I appreciate the way Code identifies the importance of multiculturalism
and the post-colonial in her life project. In this I recognise a shared
affinity with my own social justice interest. I can appreciatively engage
with the way that Code is placing the 'post' of postcolonial into her
epistemological representation of ecofeminism. As diaspora Briton, I
really value and feel respected by Code's phrase, 'the burdens and
blessings of identity'. For me, given my personal and social history, I
feel Code emphasizes the inclusional here. Is inclusion a virtue?
Above al, I value the way that Code acknowledges the 'post-colonial'
condition, and doesn't 'deny' it. Isntead she places it at the epi-
(stemic)-center of the joint and interlinking project that Code is
undertaking.
As an educator/teacher I hope that my virtue of intellectual courage is
demonstrated by my perseverance in inviting Action Researchers and
practising teachers to consider, think, and problematise the 'vice of
whiteness' (it cannot be a virtue after all, surely, even if white
supremacists suggest that it is?) and how they can think about
emancipating their pedagogic space from this kind of monoculturalism
(after Ted Lumley, email exchange, 16th July, 2005).
I would really love to understand how you take account of whiteness in
your own classrooms, and how you qualitatively 'imagine' its impact on
your black and brown students, your minority ethnic students, and of
course, most importantly of al, for your white students. Knowing
something of your practice, to have an epistemic glimpse into your
practical reasoning in this matter, as an RE teacher as well, would be
fabulous.
I appreciatively engage with the way Code brings her voice of legitimation
to her chosen social justice focus of multiculturalism and post-colonial
within her epistemic project.
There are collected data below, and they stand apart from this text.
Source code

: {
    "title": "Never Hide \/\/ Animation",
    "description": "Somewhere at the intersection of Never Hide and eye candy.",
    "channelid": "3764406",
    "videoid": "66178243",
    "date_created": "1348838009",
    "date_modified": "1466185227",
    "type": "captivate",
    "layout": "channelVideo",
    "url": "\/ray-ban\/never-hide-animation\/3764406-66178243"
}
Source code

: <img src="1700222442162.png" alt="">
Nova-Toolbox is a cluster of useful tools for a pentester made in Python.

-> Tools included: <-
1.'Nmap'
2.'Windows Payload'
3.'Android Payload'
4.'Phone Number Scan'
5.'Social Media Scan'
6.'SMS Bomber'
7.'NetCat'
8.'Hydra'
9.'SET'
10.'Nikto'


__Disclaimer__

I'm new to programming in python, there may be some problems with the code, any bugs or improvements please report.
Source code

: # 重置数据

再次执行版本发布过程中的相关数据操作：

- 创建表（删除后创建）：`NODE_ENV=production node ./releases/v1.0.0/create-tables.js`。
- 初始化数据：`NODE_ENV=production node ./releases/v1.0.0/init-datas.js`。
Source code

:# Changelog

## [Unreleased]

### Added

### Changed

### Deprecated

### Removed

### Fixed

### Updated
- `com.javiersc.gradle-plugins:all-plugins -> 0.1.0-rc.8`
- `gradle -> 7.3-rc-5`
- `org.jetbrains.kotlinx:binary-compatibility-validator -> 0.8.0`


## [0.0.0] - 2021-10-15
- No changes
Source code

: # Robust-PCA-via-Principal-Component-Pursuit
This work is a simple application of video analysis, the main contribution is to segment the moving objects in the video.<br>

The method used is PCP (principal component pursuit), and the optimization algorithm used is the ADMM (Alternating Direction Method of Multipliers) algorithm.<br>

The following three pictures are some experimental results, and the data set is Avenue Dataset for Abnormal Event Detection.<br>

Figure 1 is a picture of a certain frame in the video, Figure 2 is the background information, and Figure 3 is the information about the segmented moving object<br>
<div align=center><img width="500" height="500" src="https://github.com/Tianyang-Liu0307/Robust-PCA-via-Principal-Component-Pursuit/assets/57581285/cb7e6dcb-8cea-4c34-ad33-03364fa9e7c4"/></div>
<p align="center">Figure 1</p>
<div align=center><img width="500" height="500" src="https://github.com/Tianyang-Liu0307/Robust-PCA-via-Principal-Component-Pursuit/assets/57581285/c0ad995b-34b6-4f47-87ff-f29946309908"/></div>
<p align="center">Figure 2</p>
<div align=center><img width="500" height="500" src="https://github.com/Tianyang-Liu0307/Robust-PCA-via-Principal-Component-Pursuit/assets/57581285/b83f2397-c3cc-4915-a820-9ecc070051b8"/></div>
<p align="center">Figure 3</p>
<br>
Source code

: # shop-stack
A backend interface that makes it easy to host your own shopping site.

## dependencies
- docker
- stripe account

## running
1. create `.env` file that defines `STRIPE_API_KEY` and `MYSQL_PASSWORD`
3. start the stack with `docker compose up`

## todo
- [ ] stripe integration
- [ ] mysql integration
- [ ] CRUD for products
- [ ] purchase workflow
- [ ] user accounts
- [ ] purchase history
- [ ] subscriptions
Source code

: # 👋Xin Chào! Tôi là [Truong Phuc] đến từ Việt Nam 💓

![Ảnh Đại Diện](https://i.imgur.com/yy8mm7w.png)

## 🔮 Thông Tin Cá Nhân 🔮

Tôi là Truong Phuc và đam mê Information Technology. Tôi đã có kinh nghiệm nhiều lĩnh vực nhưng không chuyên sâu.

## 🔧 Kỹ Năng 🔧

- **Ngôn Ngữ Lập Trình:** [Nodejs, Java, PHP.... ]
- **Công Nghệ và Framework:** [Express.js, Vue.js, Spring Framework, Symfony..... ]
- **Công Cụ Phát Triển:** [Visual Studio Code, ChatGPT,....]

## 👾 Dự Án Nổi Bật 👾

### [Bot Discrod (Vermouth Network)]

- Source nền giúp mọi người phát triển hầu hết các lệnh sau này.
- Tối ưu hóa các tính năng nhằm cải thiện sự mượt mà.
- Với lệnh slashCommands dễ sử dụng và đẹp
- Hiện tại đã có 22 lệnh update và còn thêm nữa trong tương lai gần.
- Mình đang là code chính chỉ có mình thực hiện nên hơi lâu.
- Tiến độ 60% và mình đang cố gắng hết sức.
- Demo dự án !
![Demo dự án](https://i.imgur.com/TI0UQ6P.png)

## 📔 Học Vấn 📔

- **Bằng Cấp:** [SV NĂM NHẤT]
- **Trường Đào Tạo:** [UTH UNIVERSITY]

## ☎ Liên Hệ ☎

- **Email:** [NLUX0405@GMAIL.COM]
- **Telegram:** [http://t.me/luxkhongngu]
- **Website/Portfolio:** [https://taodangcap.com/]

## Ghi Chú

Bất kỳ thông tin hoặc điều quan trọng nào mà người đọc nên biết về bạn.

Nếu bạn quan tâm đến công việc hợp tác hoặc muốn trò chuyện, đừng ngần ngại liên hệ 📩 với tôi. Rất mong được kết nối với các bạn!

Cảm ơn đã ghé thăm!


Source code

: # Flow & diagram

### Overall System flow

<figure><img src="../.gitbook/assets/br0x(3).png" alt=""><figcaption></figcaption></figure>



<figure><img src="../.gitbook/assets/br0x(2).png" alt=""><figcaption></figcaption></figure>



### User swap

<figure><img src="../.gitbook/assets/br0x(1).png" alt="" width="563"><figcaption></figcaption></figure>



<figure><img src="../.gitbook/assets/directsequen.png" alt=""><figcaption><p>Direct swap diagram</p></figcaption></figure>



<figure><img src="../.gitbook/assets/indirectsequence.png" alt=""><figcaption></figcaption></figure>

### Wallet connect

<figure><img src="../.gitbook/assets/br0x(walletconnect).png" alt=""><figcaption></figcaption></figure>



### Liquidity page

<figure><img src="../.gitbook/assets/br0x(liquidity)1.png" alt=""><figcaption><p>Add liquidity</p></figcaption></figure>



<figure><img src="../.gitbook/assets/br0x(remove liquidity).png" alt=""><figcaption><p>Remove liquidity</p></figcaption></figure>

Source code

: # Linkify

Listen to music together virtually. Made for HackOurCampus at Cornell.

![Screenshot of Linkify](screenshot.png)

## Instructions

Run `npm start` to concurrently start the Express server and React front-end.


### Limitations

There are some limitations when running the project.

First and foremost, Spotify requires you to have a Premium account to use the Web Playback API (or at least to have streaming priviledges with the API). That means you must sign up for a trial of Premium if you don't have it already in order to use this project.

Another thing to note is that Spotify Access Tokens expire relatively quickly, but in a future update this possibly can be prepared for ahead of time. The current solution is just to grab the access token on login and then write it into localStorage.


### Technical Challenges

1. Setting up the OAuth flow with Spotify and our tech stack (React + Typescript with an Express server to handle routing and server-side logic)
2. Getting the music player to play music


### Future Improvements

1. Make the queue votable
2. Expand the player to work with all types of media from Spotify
I think this shows rigour, and openness to
oppression, such as the state violence of racism in the UK.
In doing this, I believe Code demonstrates three virtues in ways that I
fiond credible and consistent, yet open to the emergent and tentative in
human enquiry,
- the virtue of impartiality, the personality trait of openness to the
ideas of others
-the virtue of intellectual sobriety, a quality or virtue I lack,
deplorably, and it is characterised as an opposition to the excitement and
rashness of being overly enthusiastic
-the virtue of courage, to conceive of and examine alternatives to popular
ideas, perseverance in the face of opposition, and determination to see an
inquiry through to the end....
Taken together I think Code provides strong evidence of her virtues of the
intellect, and of context (i.e. social justice).
Maybe I'm mistaken in this reading, Nigel?
Hope you and Chris are able to get into a dialogue.